● Exercise data:
"""
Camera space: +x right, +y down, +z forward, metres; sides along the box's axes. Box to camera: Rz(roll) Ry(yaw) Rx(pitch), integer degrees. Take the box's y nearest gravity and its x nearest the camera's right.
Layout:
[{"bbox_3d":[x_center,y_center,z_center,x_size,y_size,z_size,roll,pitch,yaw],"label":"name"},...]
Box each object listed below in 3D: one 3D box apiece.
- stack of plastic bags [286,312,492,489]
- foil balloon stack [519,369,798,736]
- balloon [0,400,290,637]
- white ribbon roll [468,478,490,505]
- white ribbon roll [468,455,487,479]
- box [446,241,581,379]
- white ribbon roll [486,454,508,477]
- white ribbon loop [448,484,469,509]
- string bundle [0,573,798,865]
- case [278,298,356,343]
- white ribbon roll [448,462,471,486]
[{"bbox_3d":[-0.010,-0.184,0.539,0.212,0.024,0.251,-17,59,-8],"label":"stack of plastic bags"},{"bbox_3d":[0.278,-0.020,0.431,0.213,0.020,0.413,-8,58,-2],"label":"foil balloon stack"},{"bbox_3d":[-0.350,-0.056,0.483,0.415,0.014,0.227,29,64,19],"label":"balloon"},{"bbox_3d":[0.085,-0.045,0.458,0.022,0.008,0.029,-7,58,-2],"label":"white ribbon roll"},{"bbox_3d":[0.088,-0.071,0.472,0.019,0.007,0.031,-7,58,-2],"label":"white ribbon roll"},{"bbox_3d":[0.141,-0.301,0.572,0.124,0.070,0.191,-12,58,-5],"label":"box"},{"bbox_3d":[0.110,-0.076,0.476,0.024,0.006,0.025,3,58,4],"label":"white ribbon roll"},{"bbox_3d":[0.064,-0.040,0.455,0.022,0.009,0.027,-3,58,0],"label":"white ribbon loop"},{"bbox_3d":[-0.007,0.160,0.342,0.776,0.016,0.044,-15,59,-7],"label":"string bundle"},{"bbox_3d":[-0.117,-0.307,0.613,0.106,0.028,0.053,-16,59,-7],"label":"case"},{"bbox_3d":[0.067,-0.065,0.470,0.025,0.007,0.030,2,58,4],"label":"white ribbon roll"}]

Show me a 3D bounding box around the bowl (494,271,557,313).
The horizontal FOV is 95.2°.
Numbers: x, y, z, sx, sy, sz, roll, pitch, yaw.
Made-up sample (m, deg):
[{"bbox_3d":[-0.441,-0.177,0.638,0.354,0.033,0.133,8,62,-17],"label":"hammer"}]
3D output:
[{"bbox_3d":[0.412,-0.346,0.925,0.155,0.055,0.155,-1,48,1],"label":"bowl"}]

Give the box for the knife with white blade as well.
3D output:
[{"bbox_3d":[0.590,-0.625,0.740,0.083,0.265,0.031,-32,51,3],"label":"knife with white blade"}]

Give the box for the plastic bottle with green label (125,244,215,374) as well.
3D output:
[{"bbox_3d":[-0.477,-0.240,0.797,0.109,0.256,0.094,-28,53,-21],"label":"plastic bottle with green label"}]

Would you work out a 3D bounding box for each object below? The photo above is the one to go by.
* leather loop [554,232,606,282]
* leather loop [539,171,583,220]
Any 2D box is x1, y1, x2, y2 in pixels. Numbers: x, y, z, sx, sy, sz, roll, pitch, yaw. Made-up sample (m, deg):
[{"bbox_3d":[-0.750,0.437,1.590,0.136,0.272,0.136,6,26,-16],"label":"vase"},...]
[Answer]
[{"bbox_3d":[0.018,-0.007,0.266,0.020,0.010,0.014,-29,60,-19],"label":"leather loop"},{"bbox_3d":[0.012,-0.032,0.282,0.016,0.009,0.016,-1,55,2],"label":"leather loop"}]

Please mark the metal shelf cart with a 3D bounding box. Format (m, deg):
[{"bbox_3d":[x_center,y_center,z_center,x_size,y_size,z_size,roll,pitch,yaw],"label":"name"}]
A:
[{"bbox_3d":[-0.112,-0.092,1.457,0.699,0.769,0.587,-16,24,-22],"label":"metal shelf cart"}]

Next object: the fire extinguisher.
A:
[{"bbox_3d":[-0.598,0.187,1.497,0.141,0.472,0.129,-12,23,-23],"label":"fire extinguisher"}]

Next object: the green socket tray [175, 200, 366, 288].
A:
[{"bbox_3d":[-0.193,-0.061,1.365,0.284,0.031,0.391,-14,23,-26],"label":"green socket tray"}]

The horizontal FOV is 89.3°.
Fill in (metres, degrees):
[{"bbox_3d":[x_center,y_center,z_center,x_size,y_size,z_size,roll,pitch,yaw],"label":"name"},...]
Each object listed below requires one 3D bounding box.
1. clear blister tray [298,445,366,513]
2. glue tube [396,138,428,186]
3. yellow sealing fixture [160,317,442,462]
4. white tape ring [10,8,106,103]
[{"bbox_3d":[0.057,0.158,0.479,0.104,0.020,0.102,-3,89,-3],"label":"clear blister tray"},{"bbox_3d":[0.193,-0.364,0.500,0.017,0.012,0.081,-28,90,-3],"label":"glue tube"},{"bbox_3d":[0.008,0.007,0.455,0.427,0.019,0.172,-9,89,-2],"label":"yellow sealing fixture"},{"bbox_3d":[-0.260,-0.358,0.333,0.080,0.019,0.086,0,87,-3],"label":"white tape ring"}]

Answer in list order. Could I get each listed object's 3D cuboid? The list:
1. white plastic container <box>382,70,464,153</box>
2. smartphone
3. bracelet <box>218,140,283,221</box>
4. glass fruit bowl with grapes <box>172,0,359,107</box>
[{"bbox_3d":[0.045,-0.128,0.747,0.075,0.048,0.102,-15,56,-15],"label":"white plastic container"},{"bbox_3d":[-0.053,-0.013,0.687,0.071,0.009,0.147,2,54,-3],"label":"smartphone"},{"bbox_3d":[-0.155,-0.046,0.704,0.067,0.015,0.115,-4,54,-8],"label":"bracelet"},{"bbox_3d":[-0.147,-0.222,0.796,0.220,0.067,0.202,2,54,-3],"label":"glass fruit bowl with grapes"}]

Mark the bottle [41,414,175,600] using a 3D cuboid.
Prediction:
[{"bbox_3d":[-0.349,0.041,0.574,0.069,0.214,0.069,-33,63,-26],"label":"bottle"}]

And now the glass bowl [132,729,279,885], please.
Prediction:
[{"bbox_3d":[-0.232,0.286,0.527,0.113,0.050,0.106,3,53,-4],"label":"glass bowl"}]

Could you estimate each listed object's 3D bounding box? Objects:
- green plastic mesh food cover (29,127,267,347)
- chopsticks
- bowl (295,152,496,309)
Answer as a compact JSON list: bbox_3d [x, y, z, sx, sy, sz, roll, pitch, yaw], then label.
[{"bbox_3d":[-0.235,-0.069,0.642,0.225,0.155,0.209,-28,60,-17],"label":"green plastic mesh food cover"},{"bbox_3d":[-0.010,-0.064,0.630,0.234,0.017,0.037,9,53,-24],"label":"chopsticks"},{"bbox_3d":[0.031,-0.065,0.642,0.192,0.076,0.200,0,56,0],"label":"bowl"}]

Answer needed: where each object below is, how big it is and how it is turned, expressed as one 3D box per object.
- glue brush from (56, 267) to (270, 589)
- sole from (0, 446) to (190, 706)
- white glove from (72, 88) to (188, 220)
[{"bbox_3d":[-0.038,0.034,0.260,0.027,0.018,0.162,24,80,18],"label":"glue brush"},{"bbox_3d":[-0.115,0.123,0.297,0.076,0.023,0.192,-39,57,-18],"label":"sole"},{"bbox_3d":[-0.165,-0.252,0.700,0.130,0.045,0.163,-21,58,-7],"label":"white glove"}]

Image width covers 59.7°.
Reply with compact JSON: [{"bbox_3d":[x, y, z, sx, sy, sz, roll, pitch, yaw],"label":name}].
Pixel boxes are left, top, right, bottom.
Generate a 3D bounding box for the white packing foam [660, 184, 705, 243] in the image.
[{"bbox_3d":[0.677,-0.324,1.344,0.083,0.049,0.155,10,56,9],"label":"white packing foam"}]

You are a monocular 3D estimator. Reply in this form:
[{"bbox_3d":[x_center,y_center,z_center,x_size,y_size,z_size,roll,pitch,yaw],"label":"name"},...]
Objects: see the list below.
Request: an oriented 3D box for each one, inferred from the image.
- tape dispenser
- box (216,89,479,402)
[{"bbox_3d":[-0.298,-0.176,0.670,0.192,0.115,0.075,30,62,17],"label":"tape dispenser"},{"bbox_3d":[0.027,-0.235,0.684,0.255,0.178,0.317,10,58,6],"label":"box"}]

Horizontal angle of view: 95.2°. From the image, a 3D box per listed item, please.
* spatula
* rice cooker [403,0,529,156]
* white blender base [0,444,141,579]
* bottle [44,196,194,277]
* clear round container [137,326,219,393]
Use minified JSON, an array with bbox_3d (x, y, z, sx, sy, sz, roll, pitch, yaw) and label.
"""
● What is being asked: Could you give again exactly the lines from the line containing "round container [137,326,219,393]" through the final line of the data above, and no others?

● Worked solution:
* clear round container [137,326,219,393]
Use minified JSON, an array with bbox_3d (x, y, z, sx, sy, sz, roll, pitch, yaw) and label.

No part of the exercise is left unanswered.